Terdengar jeritan panjang saat sesosok tubuh pemuda berbaju tambal-tambalan menyerang Ratri Geni yang masih terluka dan berusaha keras untuk berdiri. Chandra Abimana menyerang secara brutal Ratri Geni. Pemuda itu melupakan rasa kagum dan cintanya kepada Ratri Geni karena putus asa dengan kematian gurunya yang ditelan kawah Gunung Agung. Abimana merasa belum cukup menyerap semua ilmu Siluman Ngarai Raung dan sekarang harus menyaksikan gurunya terlempar ke dalam kawah. Amarahnya mengalahkan semua rasa yang dimilikinya terhadap gadis yang sedang terluka itu. Serangannya berniat untuk membunuh.

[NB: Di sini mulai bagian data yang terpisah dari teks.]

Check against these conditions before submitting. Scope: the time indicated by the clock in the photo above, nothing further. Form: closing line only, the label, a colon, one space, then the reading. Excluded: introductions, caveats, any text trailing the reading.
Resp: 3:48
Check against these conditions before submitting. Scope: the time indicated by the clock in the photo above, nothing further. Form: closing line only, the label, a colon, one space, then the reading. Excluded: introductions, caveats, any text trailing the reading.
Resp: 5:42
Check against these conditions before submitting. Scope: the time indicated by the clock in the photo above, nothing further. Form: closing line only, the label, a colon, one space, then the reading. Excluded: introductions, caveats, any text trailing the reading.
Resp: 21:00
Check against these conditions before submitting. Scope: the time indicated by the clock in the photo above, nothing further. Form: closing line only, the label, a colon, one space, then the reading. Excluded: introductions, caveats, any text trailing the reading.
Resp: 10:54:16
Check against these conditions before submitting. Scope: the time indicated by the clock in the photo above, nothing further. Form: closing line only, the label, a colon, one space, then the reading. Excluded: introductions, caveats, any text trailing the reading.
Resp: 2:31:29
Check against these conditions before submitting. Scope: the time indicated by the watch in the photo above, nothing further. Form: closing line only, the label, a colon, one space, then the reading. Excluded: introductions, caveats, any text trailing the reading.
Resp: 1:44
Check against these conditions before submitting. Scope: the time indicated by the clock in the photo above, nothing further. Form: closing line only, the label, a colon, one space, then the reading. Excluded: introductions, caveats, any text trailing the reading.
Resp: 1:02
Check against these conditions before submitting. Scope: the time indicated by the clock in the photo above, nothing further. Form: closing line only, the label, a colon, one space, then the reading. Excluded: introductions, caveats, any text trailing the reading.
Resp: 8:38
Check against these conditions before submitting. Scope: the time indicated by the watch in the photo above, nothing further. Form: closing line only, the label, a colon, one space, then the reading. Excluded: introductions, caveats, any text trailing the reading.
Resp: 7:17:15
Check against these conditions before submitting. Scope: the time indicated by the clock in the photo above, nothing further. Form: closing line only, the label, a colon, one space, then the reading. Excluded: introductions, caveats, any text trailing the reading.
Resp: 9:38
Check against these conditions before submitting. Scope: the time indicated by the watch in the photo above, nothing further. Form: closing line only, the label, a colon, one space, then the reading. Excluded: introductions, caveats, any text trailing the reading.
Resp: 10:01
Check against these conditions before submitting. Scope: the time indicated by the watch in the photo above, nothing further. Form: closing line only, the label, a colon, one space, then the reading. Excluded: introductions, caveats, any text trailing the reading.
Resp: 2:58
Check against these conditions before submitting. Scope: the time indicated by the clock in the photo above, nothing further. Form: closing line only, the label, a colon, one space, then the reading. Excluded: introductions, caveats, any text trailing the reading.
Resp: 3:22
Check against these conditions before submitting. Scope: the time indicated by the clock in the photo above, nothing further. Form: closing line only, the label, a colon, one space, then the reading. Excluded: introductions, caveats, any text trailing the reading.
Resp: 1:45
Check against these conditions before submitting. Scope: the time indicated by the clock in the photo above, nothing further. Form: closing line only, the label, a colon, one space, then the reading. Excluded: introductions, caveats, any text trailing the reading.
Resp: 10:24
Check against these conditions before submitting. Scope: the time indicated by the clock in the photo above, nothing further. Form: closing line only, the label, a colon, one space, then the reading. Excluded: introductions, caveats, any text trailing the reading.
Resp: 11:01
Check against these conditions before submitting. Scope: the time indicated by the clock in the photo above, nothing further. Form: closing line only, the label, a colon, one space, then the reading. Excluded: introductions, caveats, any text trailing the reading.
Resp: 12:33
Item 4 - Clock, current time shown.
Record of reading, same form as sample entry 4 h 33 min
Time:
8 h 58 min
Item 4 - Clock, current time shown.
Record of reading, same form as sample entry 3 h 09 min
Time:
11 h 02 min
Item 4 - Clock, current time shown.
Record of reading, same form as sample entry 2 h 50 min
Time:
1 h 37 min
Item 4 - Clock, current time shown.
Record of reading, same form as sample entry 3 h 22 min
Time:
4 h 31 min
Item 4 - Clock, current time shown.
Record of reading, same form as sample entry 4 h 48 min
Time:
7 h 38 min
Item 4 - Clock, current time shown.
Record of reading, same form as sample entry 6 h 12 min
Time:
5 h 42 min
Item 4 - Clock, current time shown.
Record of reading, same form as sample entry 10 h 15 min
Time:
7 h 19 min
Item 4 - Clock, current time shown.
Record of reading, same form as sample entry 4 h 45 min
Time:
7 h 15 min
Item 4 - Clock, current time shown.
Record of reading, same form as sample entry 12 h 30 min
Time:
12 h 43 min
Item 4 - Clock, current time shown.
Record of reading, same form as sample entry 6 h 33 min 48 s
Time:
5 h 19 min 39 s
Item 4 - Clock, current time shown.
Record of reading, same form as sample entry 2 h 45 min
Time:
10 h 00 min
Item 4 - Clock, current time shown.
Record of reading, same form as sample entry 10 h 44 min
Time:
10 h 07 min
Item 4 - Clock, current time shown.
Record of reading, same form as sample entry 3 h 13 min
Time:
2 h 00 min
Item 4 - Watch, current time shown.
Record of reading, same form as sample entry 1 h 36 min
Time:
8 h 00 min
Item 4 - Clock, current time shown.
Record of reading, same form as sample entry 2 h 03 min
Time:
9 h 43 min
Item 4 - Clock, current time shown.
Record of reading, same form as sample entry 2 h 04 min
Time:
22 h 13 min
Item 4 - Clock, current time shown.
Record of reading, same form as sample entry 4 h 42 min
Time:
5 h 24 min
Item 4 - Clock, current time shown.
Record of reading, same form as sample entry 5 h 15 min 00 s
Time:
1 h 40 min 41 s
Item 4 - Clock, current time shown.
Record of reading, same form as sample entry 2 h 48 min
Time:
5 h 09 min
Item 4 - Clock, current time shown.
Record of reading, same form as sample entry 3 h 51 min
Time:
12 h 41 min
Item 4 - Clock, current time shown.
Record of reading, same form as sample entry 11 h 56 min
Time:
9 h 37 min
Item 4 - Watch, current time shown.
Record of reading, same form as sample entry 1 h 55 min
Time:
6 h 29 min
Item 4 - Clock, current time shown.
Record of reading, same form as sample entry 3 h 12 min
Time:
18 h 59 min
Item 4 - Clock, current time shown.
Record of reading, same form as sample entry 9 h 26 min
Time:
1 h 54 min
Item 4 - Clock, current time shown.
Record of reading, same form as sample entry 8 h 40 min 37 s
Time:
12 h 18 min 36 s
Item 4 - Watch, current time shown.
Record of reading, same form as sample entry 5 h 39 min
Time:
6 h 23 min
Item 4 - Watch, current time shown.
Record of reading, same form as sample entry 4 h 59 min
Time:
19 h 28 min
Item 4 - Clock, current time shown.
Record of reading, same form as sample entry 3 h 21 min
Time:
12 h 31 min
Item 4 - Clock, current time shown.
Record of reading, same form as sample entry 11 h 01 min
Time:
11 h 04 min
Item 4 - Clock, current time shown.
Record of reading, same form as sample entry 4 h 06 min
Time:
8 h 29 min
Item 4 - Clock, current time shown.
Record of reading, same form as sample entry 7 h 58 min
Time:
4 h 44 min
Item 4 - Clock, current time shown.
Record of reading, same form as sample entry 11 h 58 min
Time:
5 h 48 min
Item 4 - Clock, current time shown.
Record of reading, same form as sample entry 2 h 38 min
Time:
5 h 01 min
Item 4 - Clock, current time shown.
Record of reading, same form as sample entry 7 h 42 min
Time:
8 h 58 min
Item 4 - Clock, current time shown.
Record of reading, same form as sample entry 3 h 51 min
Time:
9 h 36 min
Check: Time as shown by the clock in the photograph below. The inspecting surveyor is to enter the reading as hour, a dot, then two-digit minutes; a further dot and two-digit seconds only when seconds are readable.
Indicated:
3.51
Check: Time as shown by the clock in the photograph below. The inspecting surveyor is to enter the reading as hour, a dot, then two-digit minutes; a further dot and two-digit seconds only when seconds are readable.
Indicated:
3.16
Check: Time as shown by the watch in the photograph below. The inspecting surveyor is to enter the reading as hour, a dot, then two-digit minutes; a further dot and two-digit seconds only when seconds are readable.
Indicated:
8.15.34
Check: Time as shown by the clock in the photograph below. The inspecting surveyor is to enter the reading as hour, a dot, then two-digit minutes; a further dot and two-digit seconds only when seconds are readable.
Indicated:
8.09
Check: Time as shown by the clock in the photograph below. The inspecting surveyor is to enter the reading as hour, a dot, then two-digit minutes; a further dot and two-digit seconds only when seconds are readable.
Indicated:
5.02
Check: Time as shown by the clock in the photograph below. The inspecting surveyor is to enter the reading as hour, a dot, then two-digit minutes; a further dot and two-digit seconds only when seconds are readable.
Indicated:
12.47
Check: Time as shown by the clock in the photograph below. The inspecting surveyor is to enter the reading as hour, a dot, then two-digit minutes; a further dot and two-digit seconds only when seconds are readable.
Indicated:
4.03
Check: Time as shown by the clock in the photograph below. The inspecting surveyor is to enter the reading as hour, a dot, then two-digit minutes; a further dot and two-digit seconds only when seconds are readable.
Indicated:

Raden Soca yang membagi perhatiannya terhadap keadaan Ratri Geni tak bisa menolong. Posisinya cukup jauh dan dia sedang direpotkan oleh serangan-serangan dahsyat Siluman Lembah Neraka. Gadis itu juga tidak bisa berbuat banyak. Tubuhnya terluka hebat dan dia tidak sanggup lagi beradu tenaga dengan pemuda murid siluman itu.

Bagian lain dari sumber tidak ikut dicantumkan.